=== Section Start ===
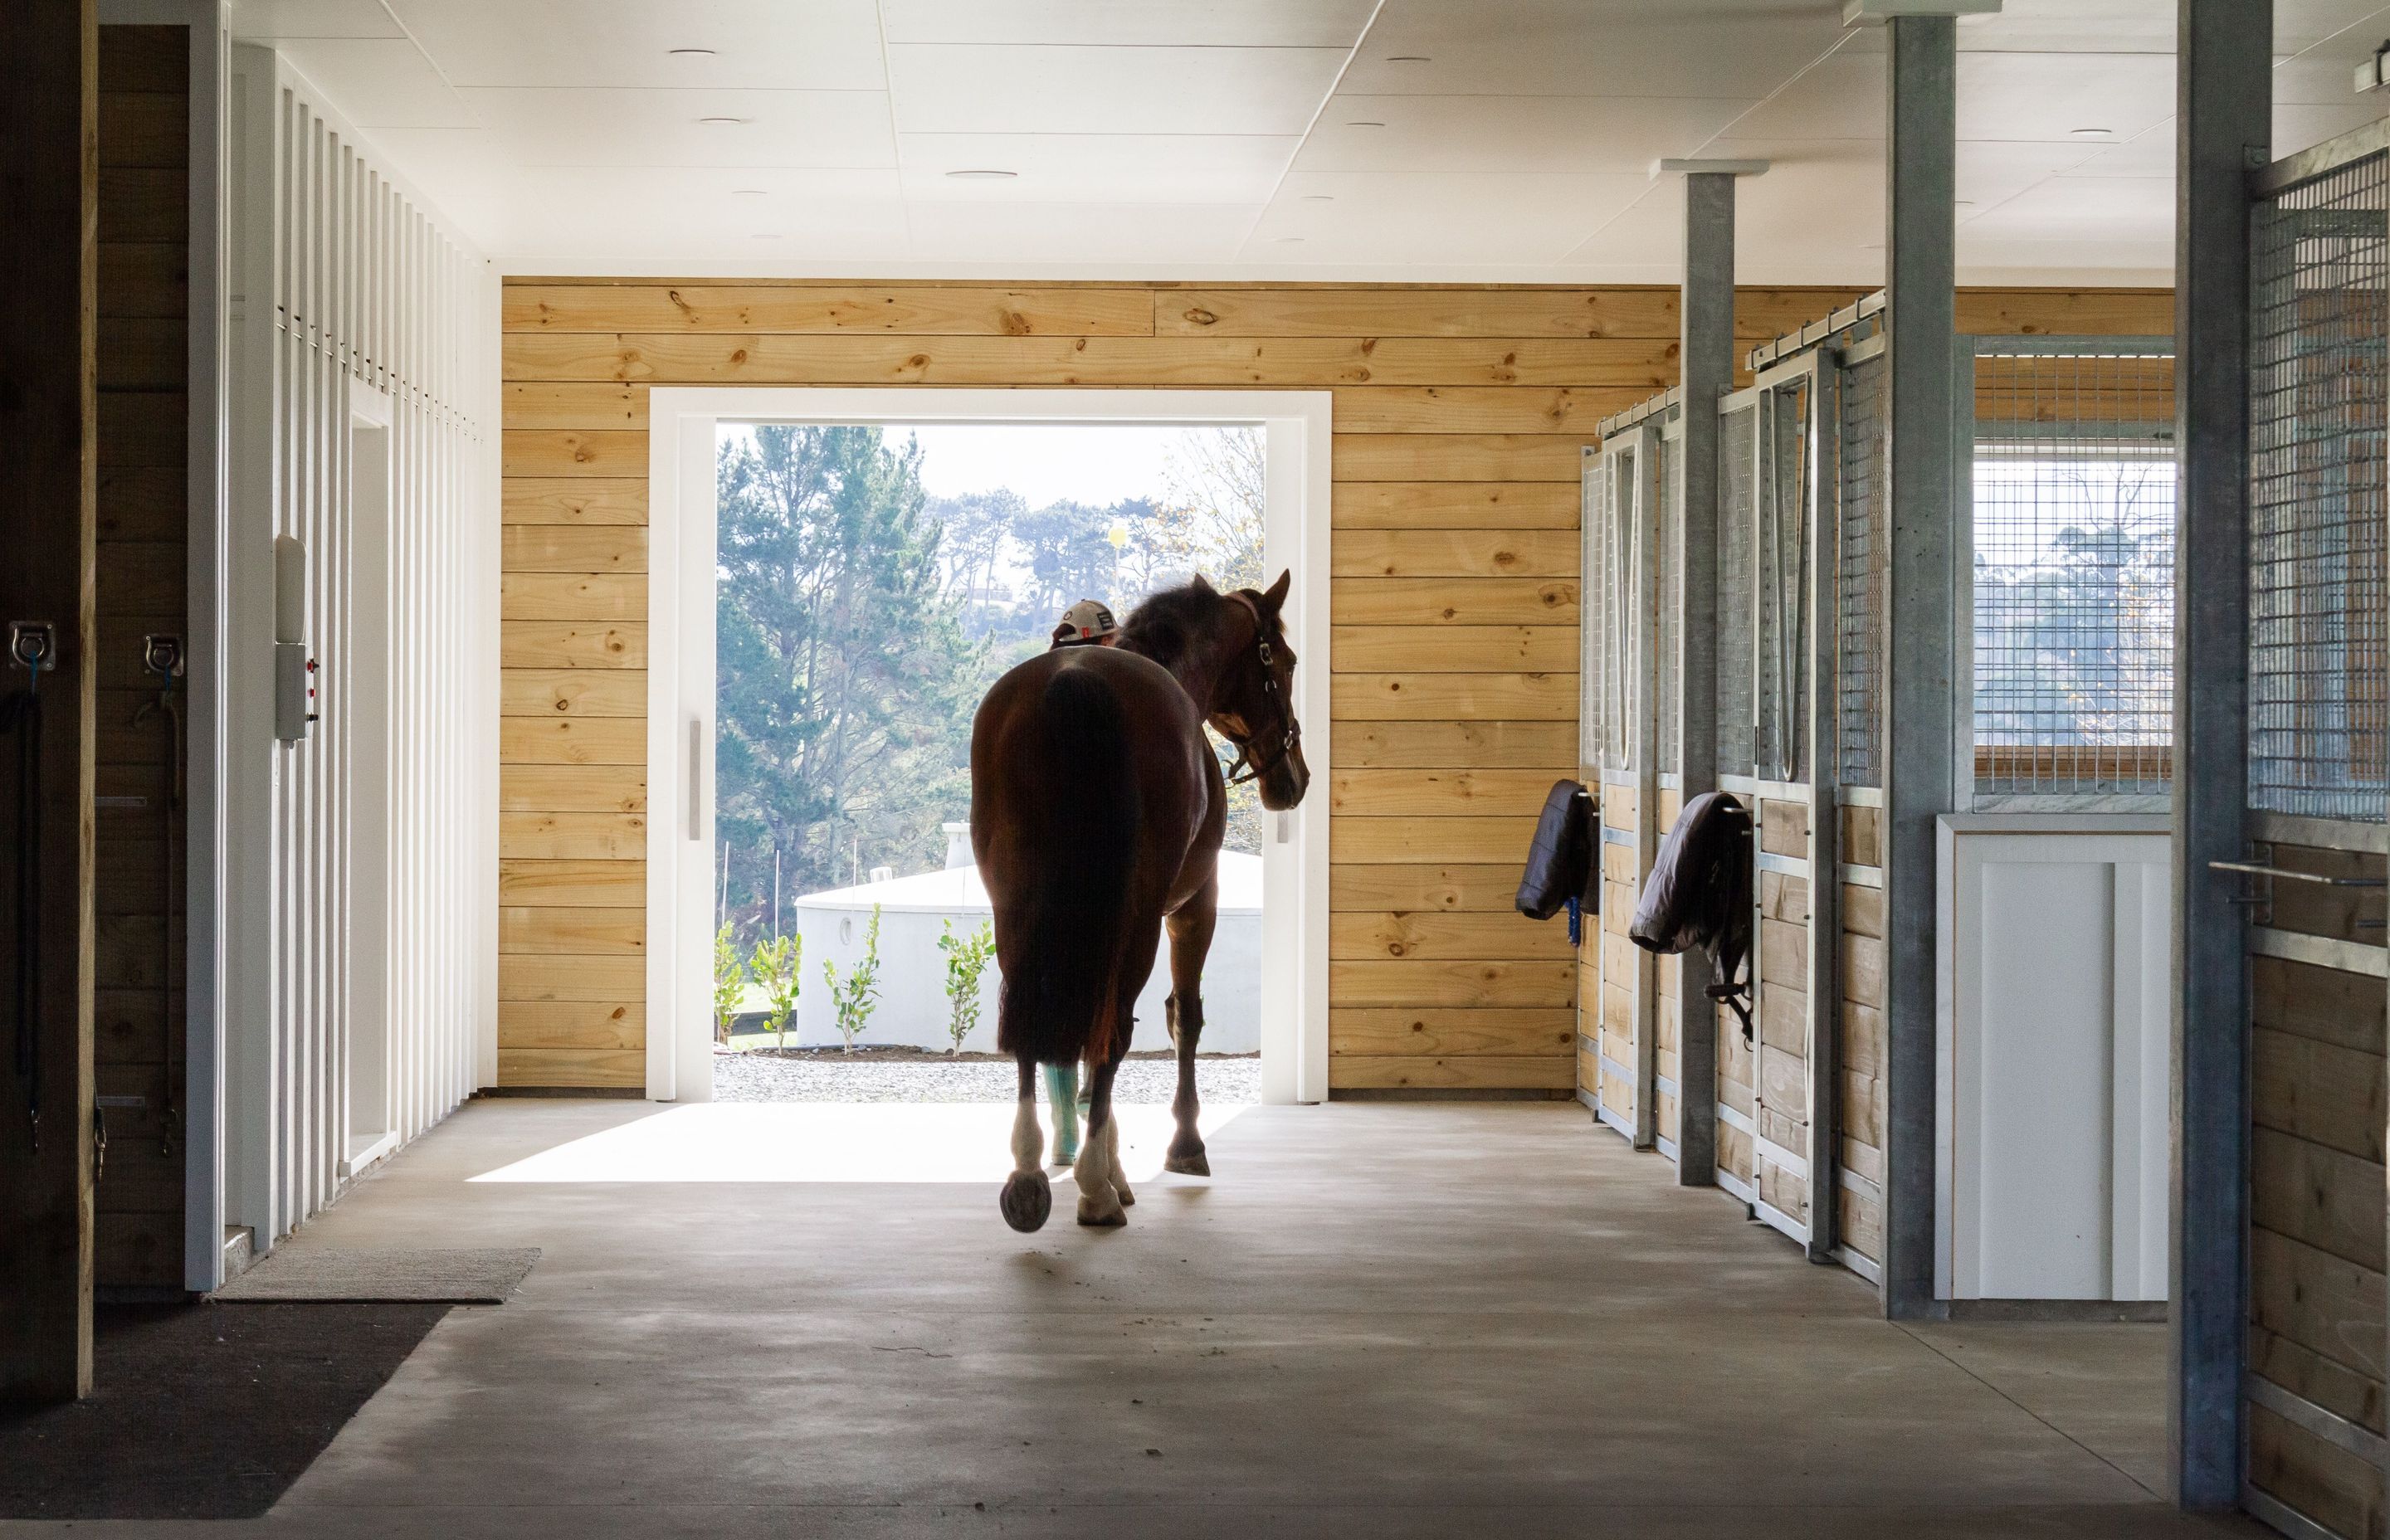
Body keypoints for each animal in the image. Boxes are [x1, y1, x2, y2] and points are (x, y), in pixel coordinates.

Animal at [965, 571, 1310, 1234]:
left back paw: (1029, 1176)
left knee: (1035, 1019)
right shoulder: (1195, 905)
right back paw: (1095, 1189)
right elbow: (1184, 1018)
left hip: (1018, 907)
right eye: (1284, 662)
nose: (1295, 778)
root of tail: (1075, 681)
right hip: (1139, 914)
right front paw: (1181, 1147)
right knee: (1115, 1029)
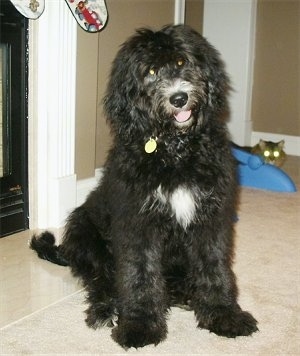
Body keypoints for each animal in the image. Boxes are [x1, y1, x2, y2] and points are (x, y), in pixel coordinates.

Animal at [31, 24, 258, 348]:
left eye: (181, 61)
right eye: (150, 71)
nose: (179, 97)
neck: (175, 151)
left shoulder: (209, 220)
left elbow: (214, 267)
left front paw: (223, 315)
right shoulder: (138, 223)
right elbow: (139, 275)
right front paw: (140, 325)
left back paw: (183, 293)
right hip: (87, 235)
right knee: (101, 282)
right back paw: (104, 310)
=== Section End ===
### YOUR TASK
Apart from the images, retype the full material exactly as written.

### RESULT OF THIS EXERCISE
Body keypoints for each animal in the image. Boxes are [x1, y1, x2, y2] and points are (x, y), in pixel coordinates.

Animal at [965, 571, 1310, 1234]:
left back paw: (1029, 1176)
left knee: (1035, 1019)
right shoulder: (1195, 905)
right back paw: (1095, 1189)
right elbow: (1184, 1018)
left hip: (1018, 907)
right eye: (1284, 662)
nose: (1295, 778)
root of tail: (1075, 681)
right hip: (1139, 914)
right front paw: (1181, 1147)
right knee: (1115, 1029)
Body keypoints for each animal in the image. Boxes are [x1, y1, x2, y2] and points are (x, y), in pixel coordinates.

Animal at [31, 24, 258, 348]:
left eye: (181, 61)
right eye: (150, 71)
nose: (179, 97)
neck: (175, 151)
left shoulder: (209, 220)
left elbow: (214, 267)
left front paw: (223, 315)
right shoulder: (138, 223)
right elbow: (139, 275)
right front paw: (140, 325)
left back paw: (183, 293)
right hip: (87, 235)
right knee: (101, 282)
right back paw: (104, 310)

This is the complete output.